Впрочем, он распахнул глаза, когда нежные руки хёна коснулись губ, вынимая из его приоткрытого рта уничтоженный чокер.
— Ты молодец, но все равно свинюшка, что решил кусаться, — ласковым, но несколько придушенным от тяжелого дыхания голосом пробормотал Сонхва. — Синяк же теперь останется.
— Прости, — выговорил Сан хрипло, не узнавая свой голос. — Я не специально.
Хён наклонился, одаряя его коротким, хрупким поцелуем, а затем, взяв с тумбочки салфетки, вытер его живот. Сан чувствовал, как автоматически напрягаются мышцы от его прикосновений, но ничем не собирался ему помогать или мешать — слишком обессиленным он был прямо сейчас.
Океан утих, качая его, баюкая в мягких волнах-барашках, и он, лежа на спине и слушая звон в ушах, сквозь который пробивался бубнеж очередной серии дорамы, и правда ощущал себя погруженным в теплую воду.
Его океан, вытерев и себя, и его, занялся своей привычной уборкой, выбросив грязные салфетки и презерватив в корзину. Туда же отправился и черный велюр, от которого остались одни обрывки.
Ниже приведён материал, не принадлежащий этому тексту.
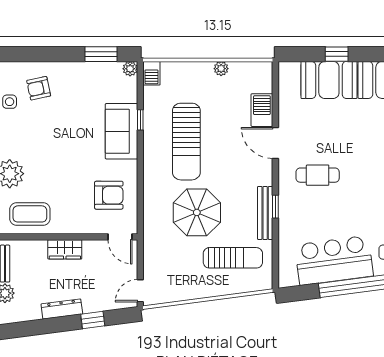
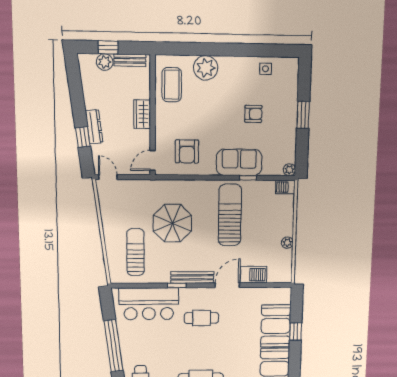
window: (101, 54) -> (303, 115), moved
armchair: (39, 88) -> (253, 114), moved, turned 102
sun lounger: (186, 142) -> (230, 215), turned 90
cafe table: (318, 175) -> (202, 318), turned 90
bench: (265, 213) -> (192, 277), moved
sun lounger: (233, 258) -> (136, 252), turned 180
bar counter: (334, 260) -> (149, 304), moved, turned 97
dresser: (62, 309) -> (94, 127), moved

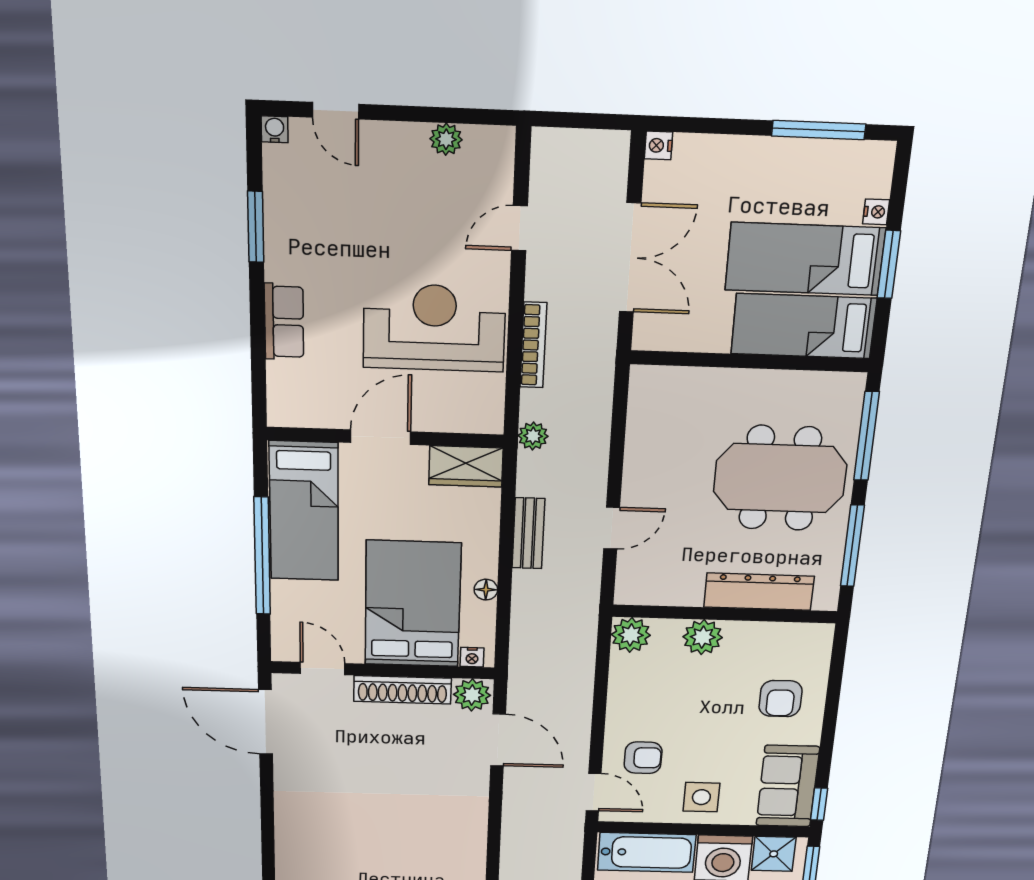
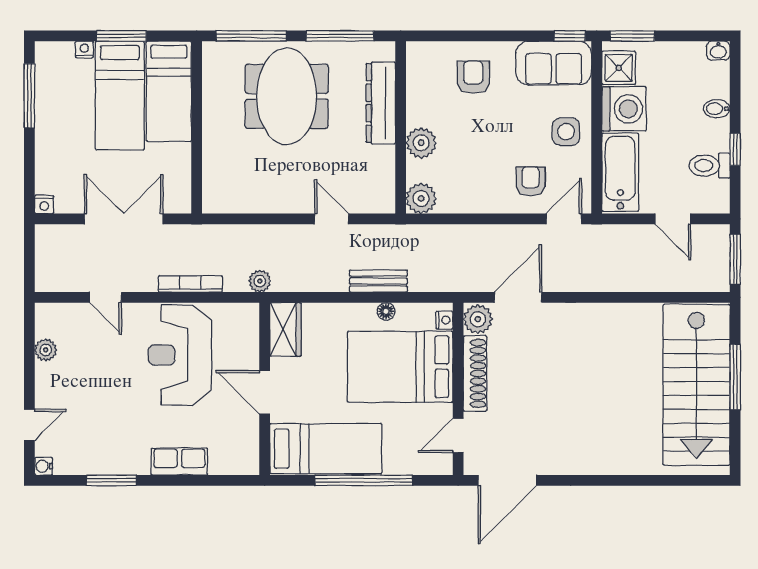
bench: (528, 533) -> (378, 281), moved
armchair: (781, 699) -> (473, 77), turned -90

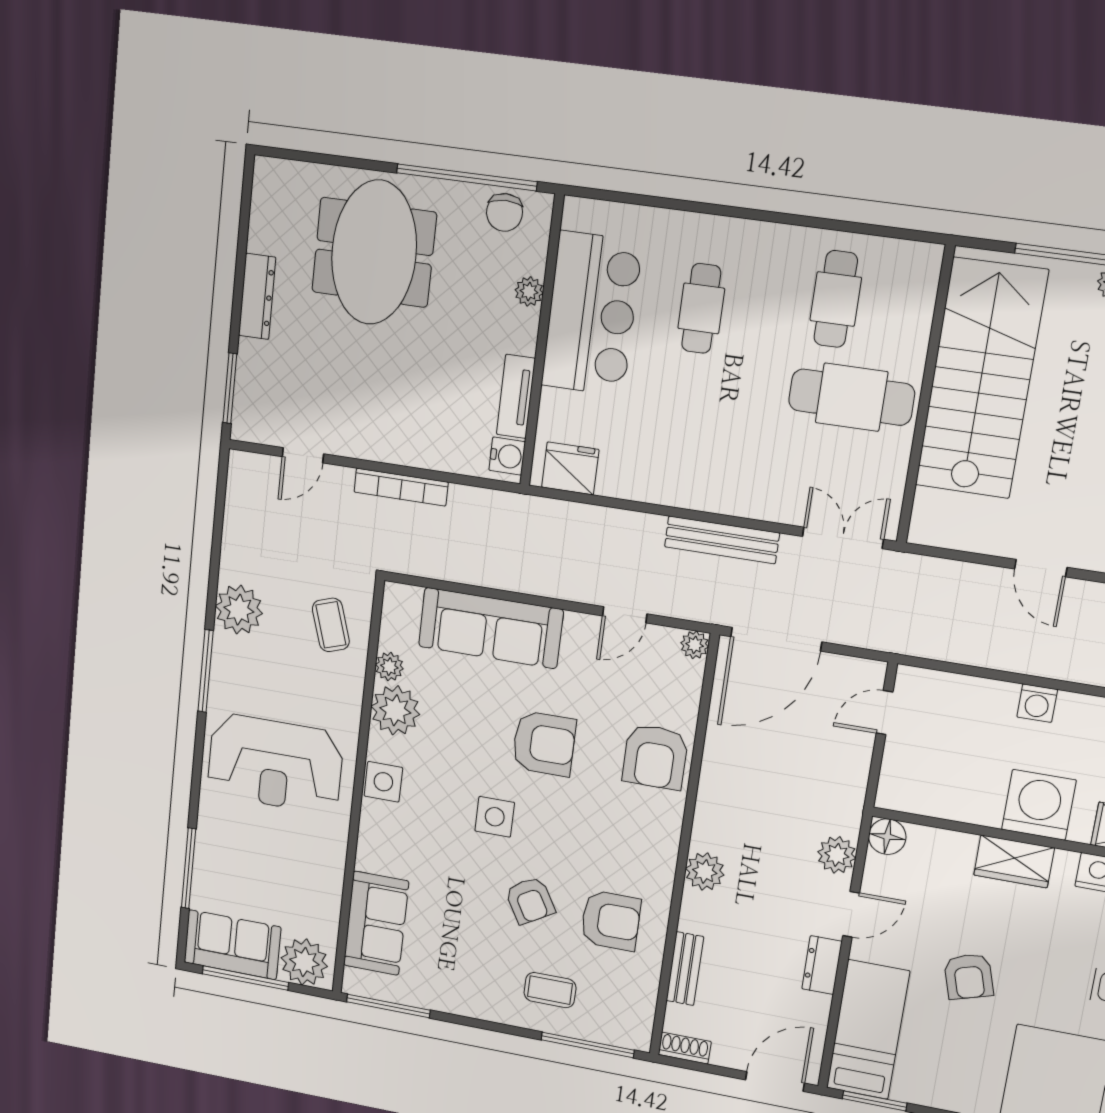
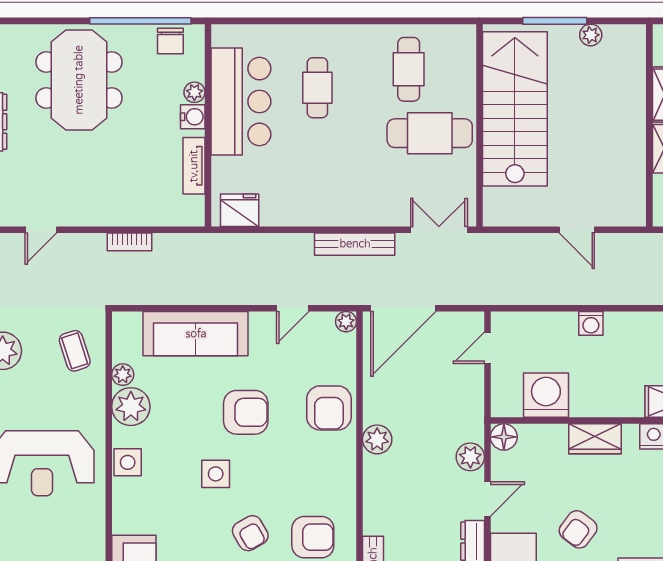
water cooler: (507, 456) -> (193, 117), moved
bookcase: (401, 487) -> (130, 242), width x0.64
washing machine: (1039, 805) -> (546, 395), moved
plant: (705, 872) -> (377, 439), moved
armchair: (969, 976) -> (578, 529), turned 54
Сан проводил его грустным взглядом.
Наконец, его хён снова опустился рядом с ним на кровать, и Чхве ощутил короткий прилив сил, прибиваясь к его боку и сразу же упираясь губами в ключицу.
Сложно представить, что ничего этого бы не случилось, если бы не эта черная тряпица…
— Чокер жалко, — пробормотал Сан, водя губами по остывающей смуглой коже.
— Да хуй с ним, — коротко прыснул Сонхва, поглаживая его волосы и заправляя их за ухо таким ласковым, милым движением, что Чхве опять поплыл, едва не начав урчать, как довольный кот. — Они все равно у меня постоянно рвутся.
— Я думаю, это первый, который таким способом порвался, — хихикнул Сан, потеревшись носом о плечо своего обожаемого хёна.
— Что правда, то правда, — кивнул Пак. — Ну, надеюсь, моя стратегия сработала, и нас не было слышно.
— Если только кто-то не подслушивал у дверей, — фыркнул Чхве. — Даже знаю, кто мог бы.
Сонхва молчал, что вынудило Сана поднять взгляд. В мерцающем свете телевизора черные глаза были наполнены беспокойством, нежностью и гаснущими звездами.
— Сан-а… надеюсь, ты не жалеешь о случившемся, — шепнул он, слегка отводя взгляд.
Брови сами собой изломились, а из груди вырвался обреченный вздох.
— Дурак, — зашипел Чхве, изворачиваясь, чтобы захватить лицо Пака в тиски своих ладоней. — Дурак-дурак-дурак. — Он подался вперед, покрывая безупречное лицо короткими поцелуями. — Жалею? Я? — Сан замотал головой из стороны в сторону так отчаянно, что перед глазами заплясали искры. — Я. Абсолютно. Счастлив. Я люблю тебя больше жизни, Пак Сонхва.
Его хён улыбнулся, крадя у Сана завороженный взгляд — как и всегда, когда он улыбался. Его улыбка была похожа на рассвет после долгой ночи — прекрасная до слез восторга.
— И я тоже. Я люблю тебя, Чхве Сан. Так сильно…
Сан не дал ему договорить, впиваясь в его губы, совершеннейшие из существующих, радостным и благодарным поцелуем.